[Work request]: Wherever the string "elbow" shows up in the data below, copy the whole line.
Start of Records for the exercise
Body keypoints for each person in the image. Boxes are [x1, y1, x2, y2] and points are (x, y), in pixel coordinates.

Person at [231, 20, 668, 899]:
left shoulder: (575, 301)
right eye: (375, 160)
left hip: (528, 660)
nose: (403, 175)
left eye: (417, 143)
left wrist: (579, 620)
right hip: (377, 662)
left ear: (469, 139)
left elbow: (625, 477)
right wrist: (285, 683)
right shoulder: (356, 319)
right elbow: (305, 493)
End of Records for the exercise
Start of Records for the exercise
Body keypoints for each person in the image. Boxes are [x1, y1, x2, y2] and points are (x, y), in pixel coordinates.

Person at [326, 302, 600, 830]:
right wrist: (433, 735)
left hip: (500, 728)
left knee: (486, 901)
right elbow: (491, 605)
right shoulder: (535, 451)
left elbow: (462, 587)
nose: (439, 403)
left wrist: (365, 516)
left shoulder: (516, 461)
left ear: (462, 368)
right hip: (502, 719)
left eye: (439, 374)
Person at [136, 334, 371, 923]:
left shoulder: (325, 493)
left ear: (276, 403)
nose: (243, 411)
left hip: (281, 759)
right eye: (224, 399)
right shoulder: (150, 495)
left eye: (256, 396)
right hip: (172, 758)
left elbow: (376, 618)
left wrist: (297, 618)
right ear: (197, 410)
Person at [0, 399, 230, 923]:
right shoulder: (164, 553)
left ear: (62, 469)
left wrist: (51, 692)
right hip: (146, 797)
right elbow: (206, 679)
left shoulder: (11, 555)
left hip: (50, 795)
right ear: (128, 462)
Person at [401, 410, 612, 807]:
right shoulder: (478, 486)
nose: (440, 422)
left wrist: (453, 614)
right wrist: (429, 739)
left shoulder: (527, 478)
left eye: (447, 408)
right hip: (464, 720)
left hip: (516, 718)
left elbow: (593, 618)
End of Records for the exercise
[Solution]:
left elbow: (625, 477)
right elbow: (305, 493)
right elbow: (491, 605)
left elbow: (462, 587)
left elbow: (376, 618)
right elbow: (206, 679)
left elbow: (593, 618)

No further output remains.